The OpenStreetMap collaborative mapping project (OSM) includes diverse spatial information, coming from various open sources, most notably the website’s users, who update the map. The information in OSM is an important source, largely because it is provided as open, rather than proprietary, information for the use of individuals and websites and apps. OSM is like the “Wikipedia of maps”.

OSM currently includes 5,088 food businesses in Israel (including the West Bank), including restaurants (2,400); cafes (1,200); fast food (1,100); and bars and pubs (400). Of these businesses, 7.5% are located in Jerusalem, of which 5.1% are located in neighborhoods predominantly populated by Jews, and 2.3% are located in the Arab neighborhoods of East Jerusalem. The food business in which Jerusalem has the highest weight within Israel is pubs and bars – 12% of which are located in the city.

Food businesses in Jerusalem (those listed in OSM) are concentrated in the city center (44% of the food businesses in the city). Additional concentrations are in the Old City (12%); East Downtown Area (north of the old city, 11%); and the southern neighborhoods of the inner city (Baka, German Colony, Katamon and Talbiyeh, 11%).

How are the businesses in the food sector divided? In Israel, the largest group is restaurants (47%), as is in Jerusalem (46% in Jewish neighborhoods, and 53% in East Jerusalem). Cafes account for 24% of the food businesses in Israel, and in Jerusalem the percentages are similar (22% in Jewish neighborhoods and 25% in the east). Cafes account for a particularly high rate in the Old City (34% of the food business in this area). Bars and pubs make up 8% of the food business in Israel, but in Jerusalem’s Jewish neighborhoods, almost one in five food businesses is a pub or a bar (18%), and in the city center, the percentage reaches about 25%. In East Jerusalem, the percentage of pubs and bars is very small (2% of the food businesses).

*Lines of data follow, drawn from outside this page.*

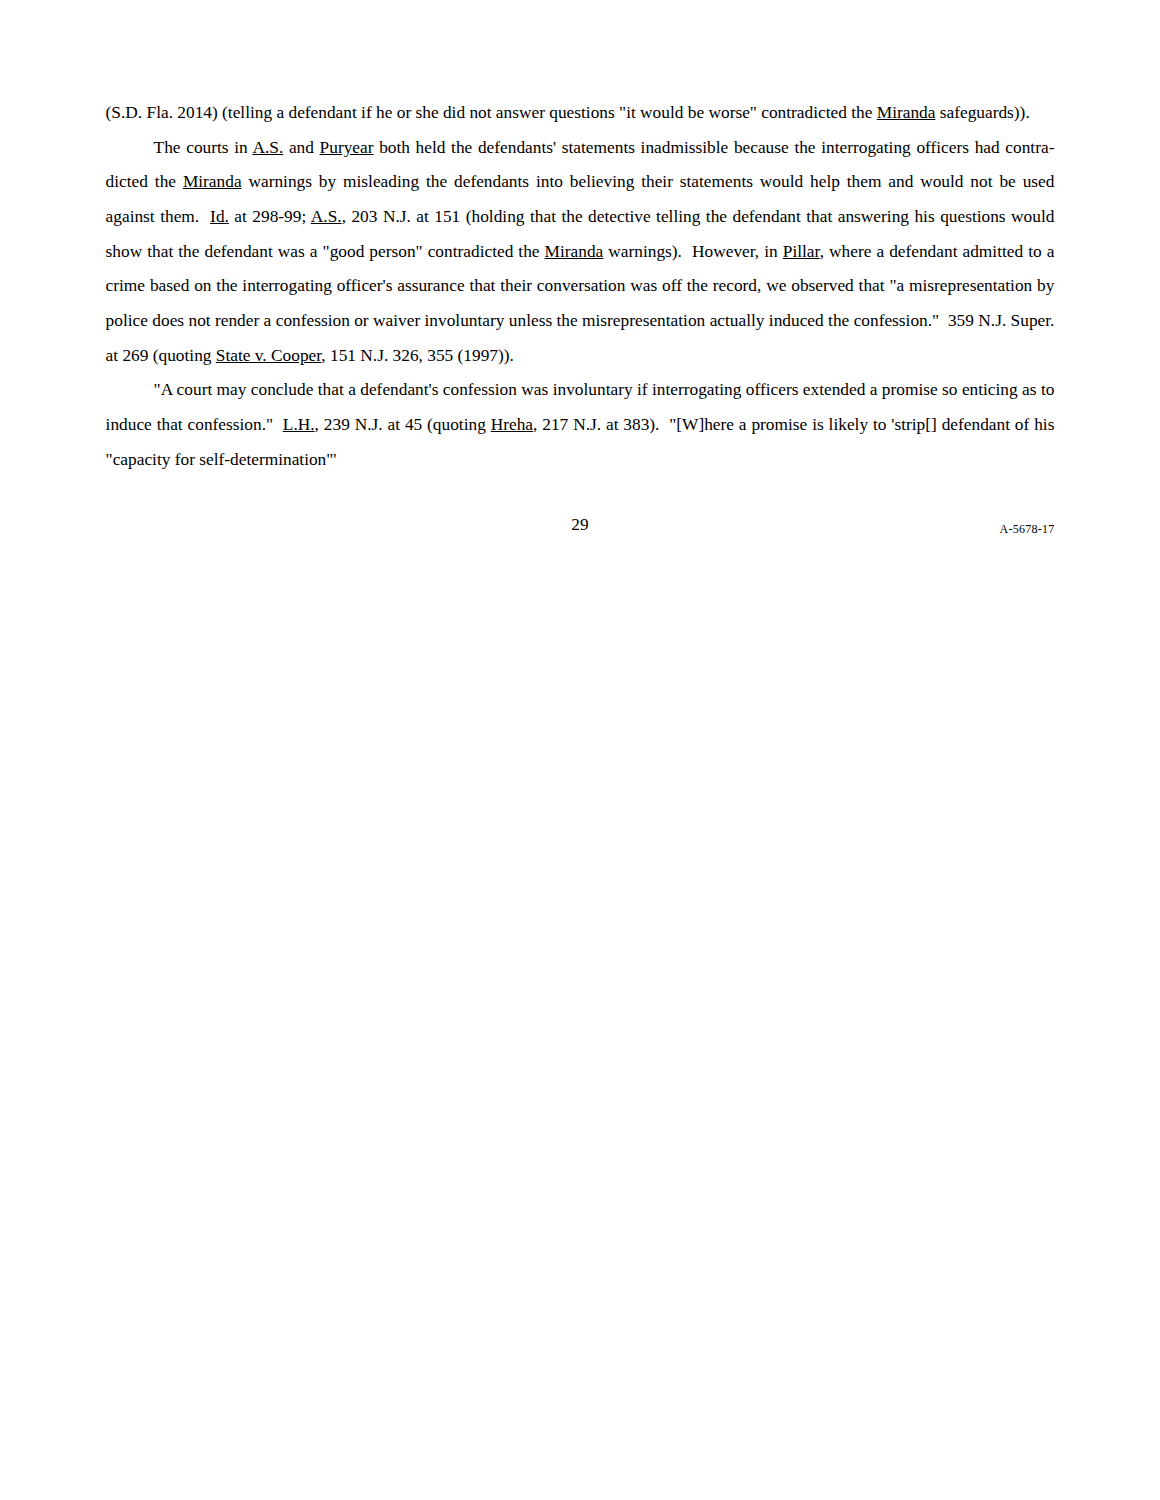(S.D. Fla. 2014) (telling a defendant if he or she did not answer questions "it would be worse" contradicted the Miranda safeguards)).
The courts in A.S. and Puryear both held the defendants' statements inadmissible because the interrogating officers had contradicted the Miranda warnings by misleading the defendants into believing their statements would help them and would not be used against them. Id. at 298-99; A.S., 203 N.J. at 151 (holding that the detective telling the defendant that answering his questions would show that the defendant was a "good person" contradicted the Miranda warnings). However, in Pillar, where a defendant admitted to a crime based on the interrogating officer's assurance that their conversation was off the record, we observed that "a misrepresentation by police does not render a confession or waiver involuntary unless the misrepresentation actually induced the confession." 359 N.J. Super. at 269 (quoting State v. Cooper, 151 N.J. 326, 355 (1997)).
"A court may conclude that a defendant's confession was involuntary if interrogating officers extended a promise so enticing as to induce that confession." L.H., 239 N.J. at 45 (quoting Hreha, 217 N.J. at 383). "[W]here a promise is likely to 'strip[] defendant of his "capacity for self-determination"'
29
A-5678-17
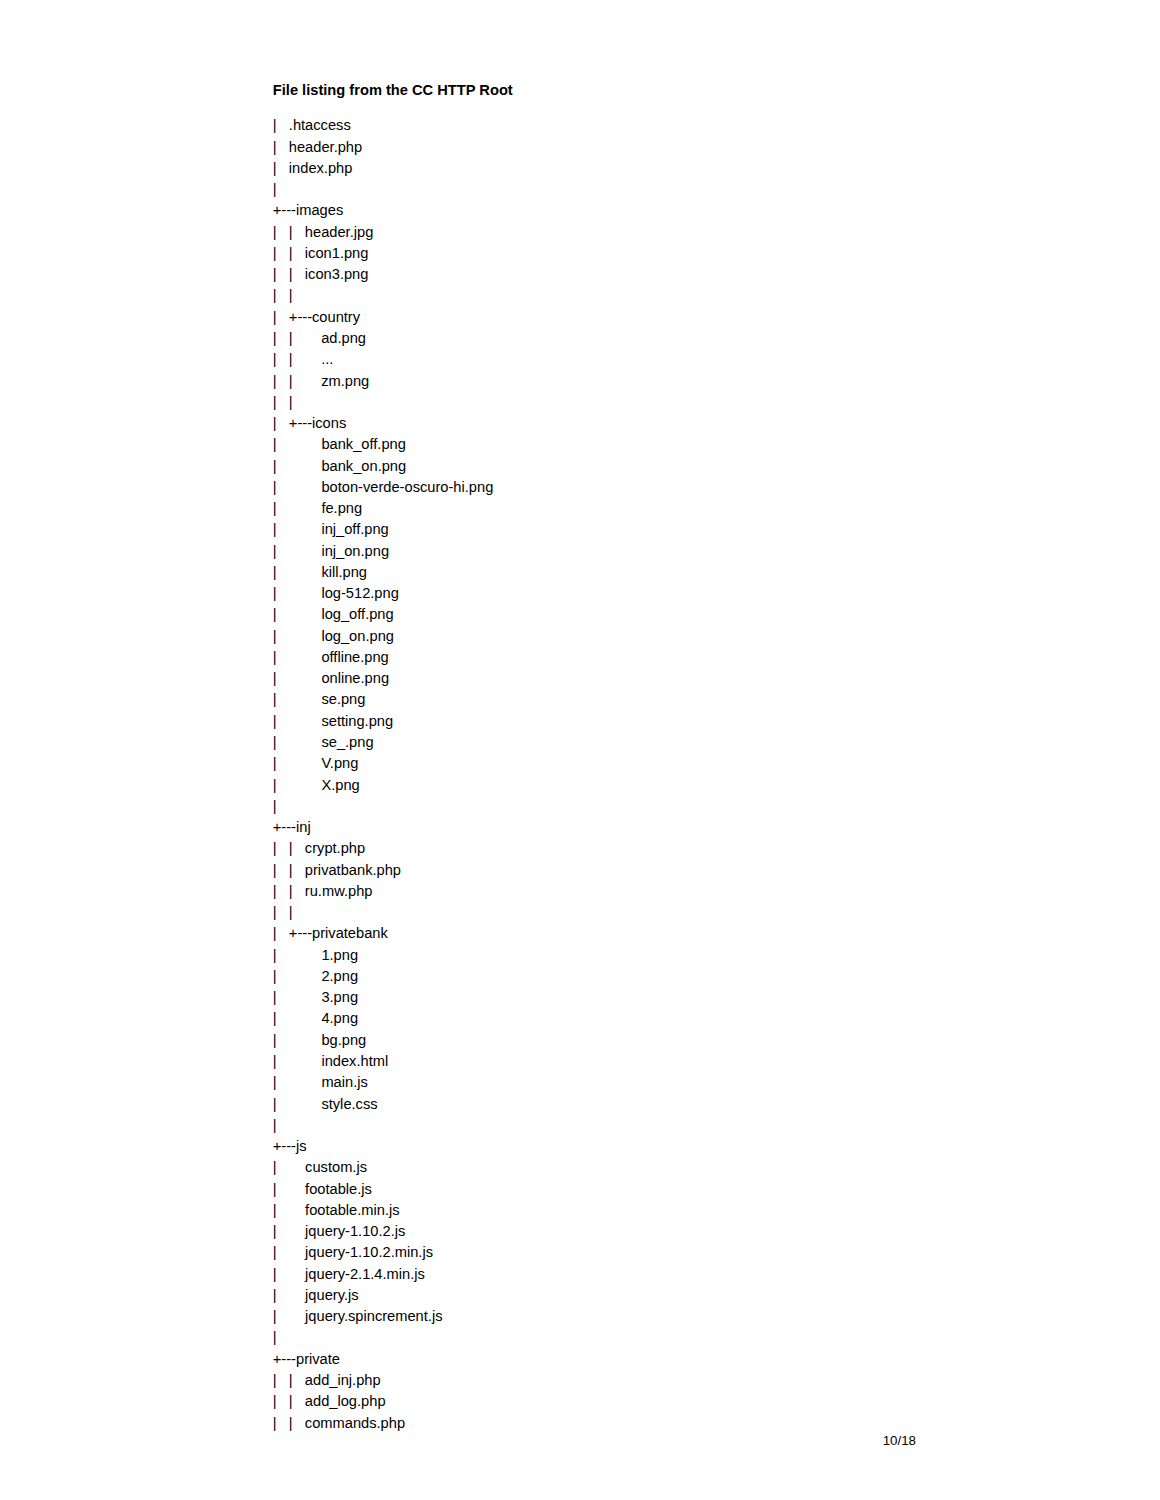File listing from the CC HTTP Root
|   .htaccess
|   header.php
|   index.php
|
+---images
|   |   header.jpg
|   |   icon1.png
|   |   icon3.png
|   |
|   +---country
|   |       ad.png
|   |       ...
|   |       zm.png
|   |
|   +---icons
|           bank_off.png
|           bank_on.png
|           boton-verde-oscuro-hi.png
|           fe.png
|           inj_off.png
|           inj_on.png
|           kill.png
|           log-512.png
|           log_off.png
|           log_on.png
|           offline.png
|           online.png
|           se.png
|           setting.png
|           se_.png
|           V.png
|           X.png
|
+---inj
|   |   crypt.php
|   |   privatbank.php
|   |   ru.mw.php
|   |
|   +---privatebank
|           1.png
|           2.png
|           3.png
|           4.png
|           bg.png
|           index.html
|           main.js
|           style.css
|
+---js
|       custom.js
|       footable.js
|       footable.min.js
|       jquery-1.10.2.js
|       jquery-1.10.2.min.js
|       jquery-2.1.4.min.js
|       jquery.js
|       jquery.spincrement.js
|
+---private
|   |   add_inj.php
|   |   add_log.php
|   |   commands.php
10/18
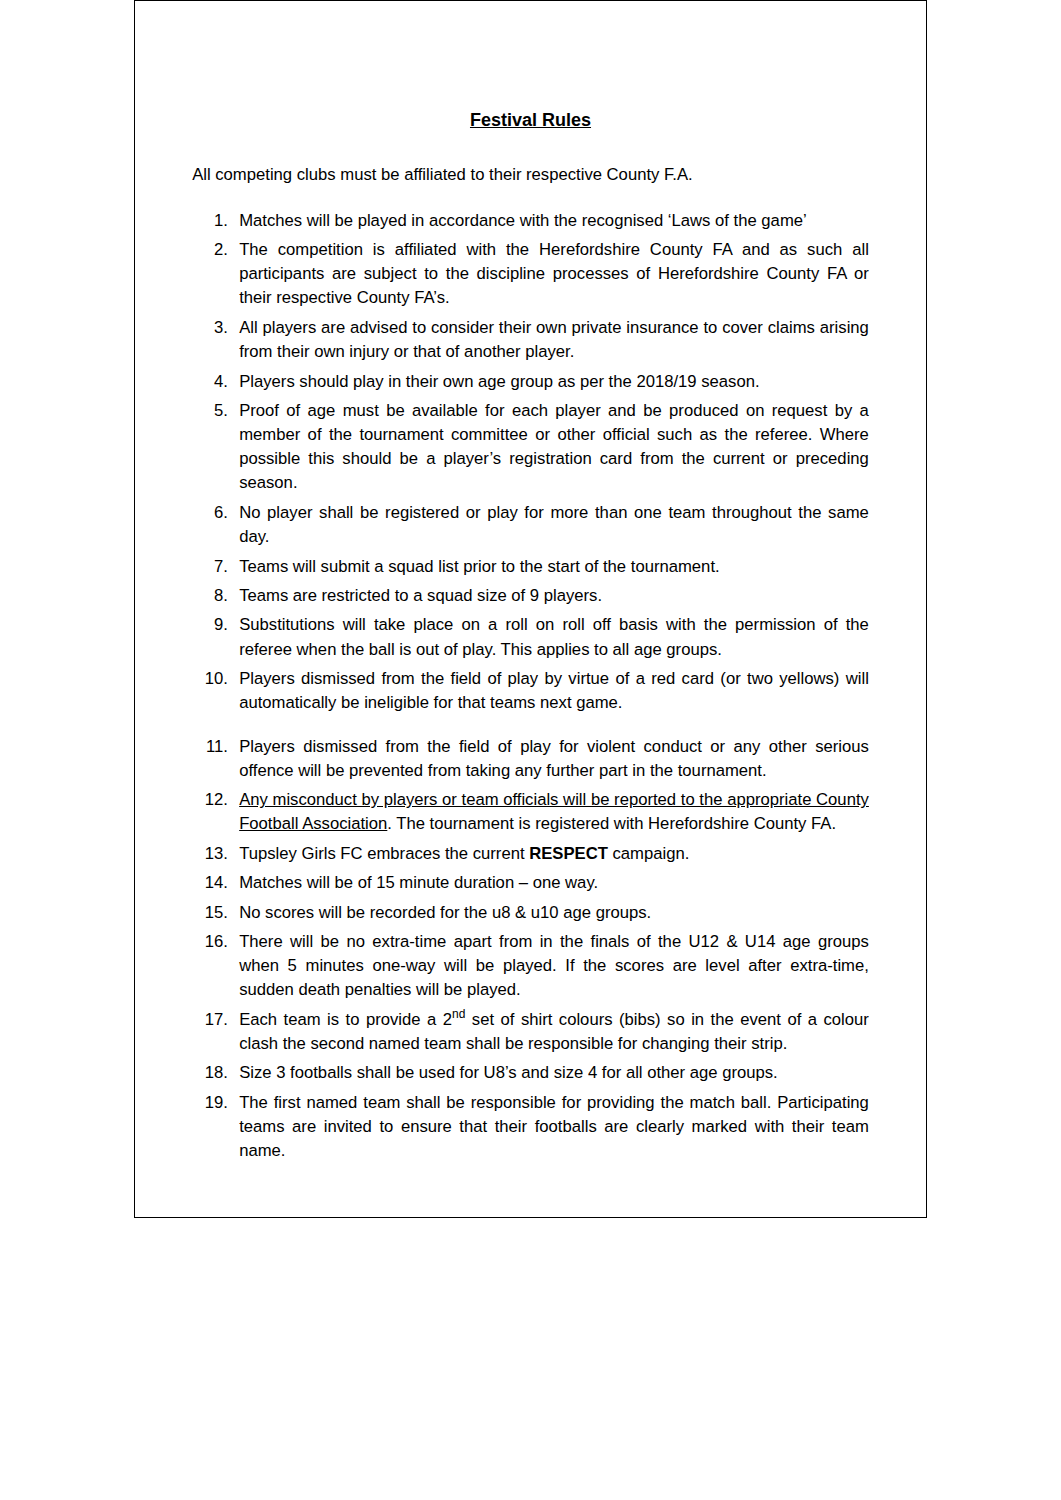Festival Rules
All competing clubs must be affiliated to their respective County F.A.
Matches will be played in accordance with the recognised ‘Laws of the game’
The competition is affiliated with the Herefordshire County FA and as such all participants are subject to the discipline processes of Herefordshire County FA or their respective County FA’s.
All players are advised to consider their own private insurance to cover claims arising from their own injury or that of another player.
Players should play in their own age group as per the 2018/19 season.
Proof of age must be available for each player and be produced on request by a member of the tournament committee or other official such as the referee. Where possible this should be a player’s registration card from the current or preceding season.
No player shall be registered or play for more than one team throughout the same day.
Teams will submit a squad list prior to the start of the tournament.
Teams are restricted to a squad size of 9 players.
Substitutions will take place on a roll on roll off basis with the permission of the referee when the ball is out of play. This applies to all age groups.
Players dismissed from the field of play by virtue of a red card (or two yellows) will automatically be ineligible for that teams next game.
Players dismissed from the field of play for violent conduct or any other serious offence will be prevented from taking any further part in the tournament.
Any misconduct by players or team officials will be reported to the appropriate County Football Association. The tournament is registered with Herefordshire County FA.
Tupsley Girls FC embraces the current RESPECT campaign.
Matches will be of 15 minute duration – one way.
No scores will be recorded for the u8 & u10 age groups.
There will be no extra-time apart from in the finals of the U12 & U14 age groups when 5 minutes one-way will be played. If the scores are level after extra-time, sudden death penalties will be played.
Each team is to provide a 2nd set of shirt colours (bibs) so in the event of a colour clash the second named team shall be responsible for changing their strip.
Size 3 footballs shall be used for U8’s and size 4 for all other age groups.
The first named team shall be responsible for providing the match ball. Participating teams are invited to ensure that their footballs are clearly marked with their team name.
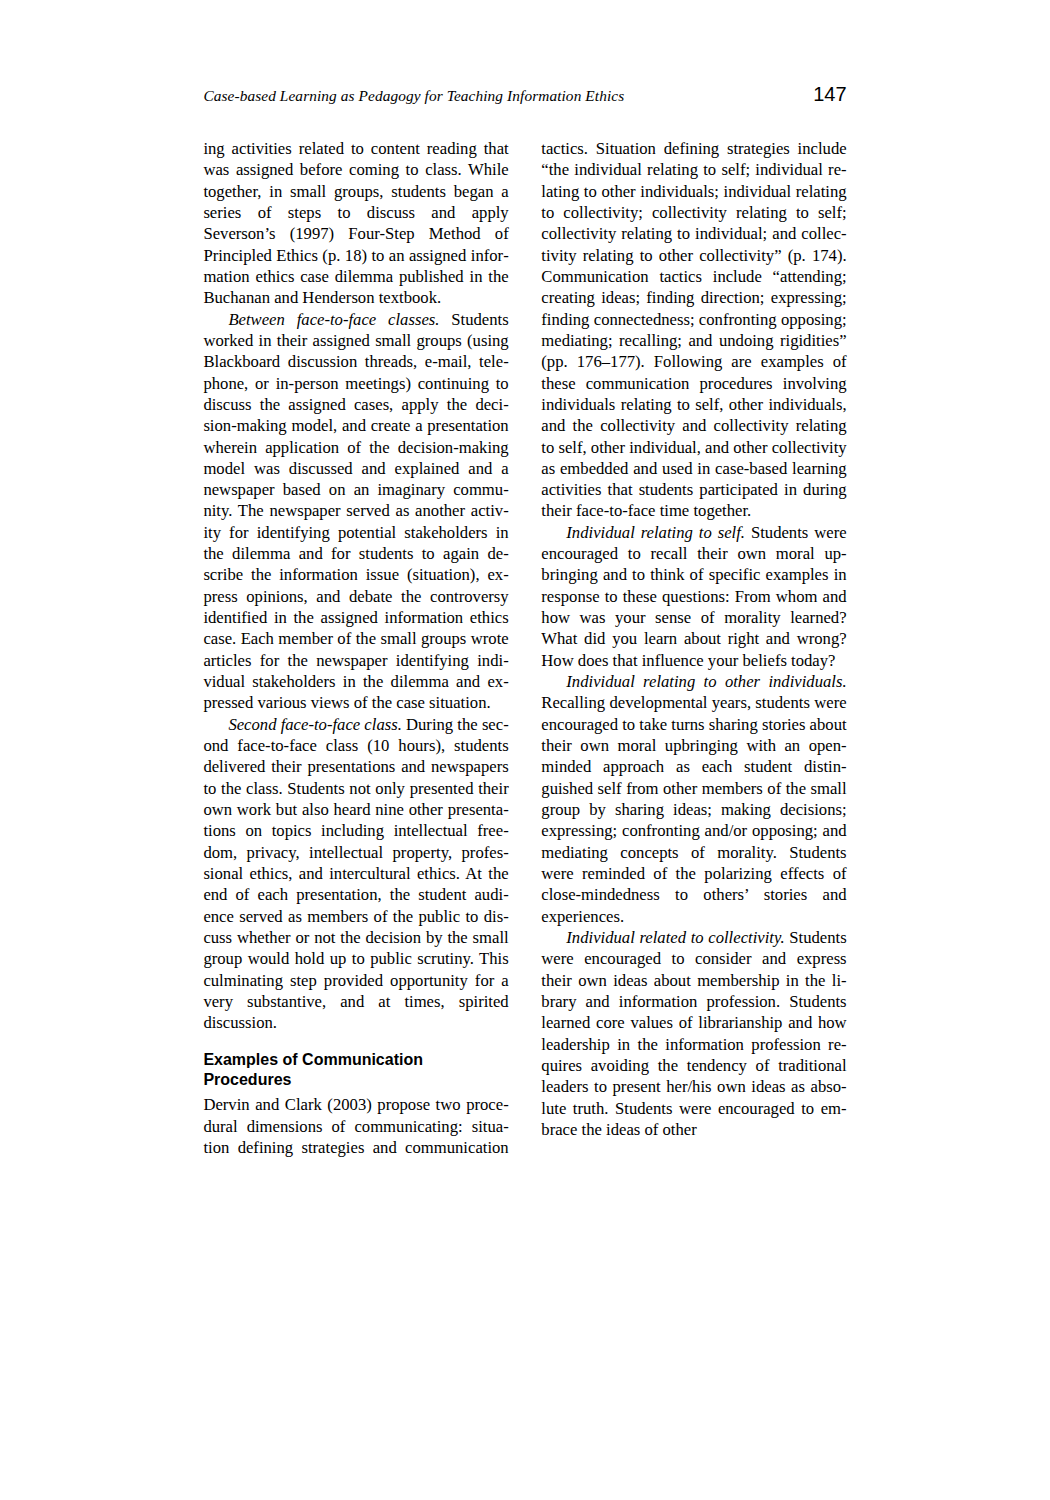Case-based Learning as Pedagogy for Teaching Information Ethics 147
ing activities related to content reading that was assigned before coming to class. While together, in small groups, students began a series of steps to discuss and apply Severson’s (1997) Four-Step Method of Principled Ethics (p. 18) to an assigned information ethics case dilemma published in the Buchanan and Henderson textbook.
Between face-to-face classes. Students worked in their assigned small groups (using Blackboard discussion threads, e-mail, telephone, or in-person meetings) continuing to discuss the assigned cases, apply the decision-making model, and create a presentation wherein application of the decision-making model was discussed and explained and a newspaper based on an imaginary community. The newspaper served as another activity for identifying potential stakeholders in the dilemma and for students to again describe the information issue (situation), express opinions, and debate the controversy identified in the assigned information ethics case. Each member of the small groups wrote articles for the newspaper identifying individual stakeholders in the dilemma and expressed various views of the case situation.
Second face-to-face class. During the second face-to-face class (10 hours), students delivered their presentations and newspapers to the class. Students not only presented their own work but also heard nine other presentations on topics including intellectual freedom, privacy, intellectual property, professional ethics, and intercultural ethics. At the end of each presentation, the student audience served as members of the public to discuss whether or not the decision by the small group would hold up to public scrutiny. This culminating step provided opportunity for a very substantive, and at times, spirited discussion.
Examples of Communication
Procedures
Dervin and Clark (2003) propose two procedural dimensions of communicating: situation defining strategies and communication tactics. Situation defining strategies include “the individual relating to self; individual relating to other individuals; individual relating to collectivity; collectivity relating to self; collectivity relating to individual; and collectivity relating to other collectivity” (p. 174). Communication tactics include “attending; creating ideas; finding direction; expressing; finding connectedness; confronting opposing; mediating; recalling; and undoing rigidities” (pp. 176–177). Following are examples of these communication procedures involving individuals relating to self, other individuals, and the collectivity and collectivity relating to self, other individual, and other collectivity as embedded and used in case-based learning activities that students participated in during their face-to-face time together.
Individual relating to self. Students were encouraged to recall their own moral upbringing and to think of specific examples in response to these questions: From whom and how was your sense of morality learned? What did you learn about right and wrong? How does that influence your beliefs today?
Individual relating to other individuals. Recalling developmental years, students were encouraged to take turns sharing stories about their own moral upbringing with an open-minded approach as each student distinguished self from other members of the small group by sharing ideas; making decisions; expressing; confronting and/or opposing; and mediating concepts of morality. Students were reminded of the polarizing effects of close-mindedness to others’ stories and experiences.
Individual related to collectivity. Students were encouraged to consider and express their own ideas about membership in the library and information profession. Students learned core values of librarianship and how leadership in the information profession requires avoiding the tendency of traditional leaders to present her/his own ideas as absolute truth. Students were encouraged to embrace the ideas of other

Two additional concentrations of food businesses are located around Jerusalem – Ramallah (about 260 businesses) and Bethlehem (about 120).

It is important to note that, as with any project based on public participation, OSM also has a bias in favor of places that the public visits more. Neighborhood cafes, for example, do not appear to be fully listed, possibly because they serve older or less tech-aware clients, that do not feed OSM with information. Still – cafes are the main food business in residential neighborhoods that are not intensive activity centers.